*Given exercise 1*: Copy the rows below line for line, with every character unchanged.

*Given text*:

189049-inherent-vices-existential-crises

America’s Existential Crises in Paul Thomas Anderson’s Adaptation of ‘Inherent Vice’

As in The Master, the ocean haunts the protagonist in this film adaptation of Thomas Pynchon’s novel, but it’s a haunting of a different kind.

Paul Thomas Anderson reportedly referred to Punch Drunk Love (2002) as an “art house Adam Sandler film”, which could be read as the director’s attempt to tell his version of the frat boy stories of arrested development usually associated with the mega-star comedian. Part of that film’s aesthetic breakthrough in the director’s career was in how that process of adaptation, as it were, managed to transcend the “source” material to create something utterly new: a film which, love it or hate it, didn’t have the same derivative feel that arguably marred his earlier movies.

*Source records*:
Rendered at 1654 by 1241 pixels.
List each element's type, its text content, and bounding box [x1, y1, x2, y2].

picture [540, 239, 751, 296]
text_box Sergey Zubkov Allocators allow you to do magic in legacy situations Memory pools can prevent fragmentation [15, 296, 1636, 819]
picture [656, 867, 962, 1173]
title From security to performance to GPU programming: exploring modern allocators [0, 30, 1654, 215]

*Given exercise 2*: Repeat the entire Inherent Vice article verbatim.

*Written reply 1*:
Rendered at 1654 by 1241 pixels.
List each element's type, its text content, and bounding box [x1, y1, x2, y2].

picture [540, 239, 751, 296]
text_box Sergey Zubkov Allocators allow you to do magic in legacy situations Memory pools can prevent fragmentation [15, 296, 1636, 819]
picture [656, 867, 962, 1173]
title From security to performance to GPU programming: exploring modern allocators [0, 30, 1654, 215]

*Written reply 2*:
189049-inherent-vices-existential-crises

America’s Existential Crises in Paul Thomas Anderson’s Adaptation of ‘Inherent Vice’

As in The Master, the ocean haunts the protagonist in this film adaptation of Thomas Pynchon’s novel, but it’s a haunting of a different kind.

Paul Thomas Anderson reportedly referred to Punch Drunk Love (2002) as an “art house Adam Sandler film”, which could be read as the director’s attempt to tell his version of the frat boy stories of arrested development usually associated with the mega-star comedian. Part of that film’s aesthetic breakthrough in the director’s career was in how that process of adaptation, as it were, managed to transcend the “source” material to create something utterly new: a film which, love it or hate it, didn’t have the same derivative feel that arguably marred his earlier movies.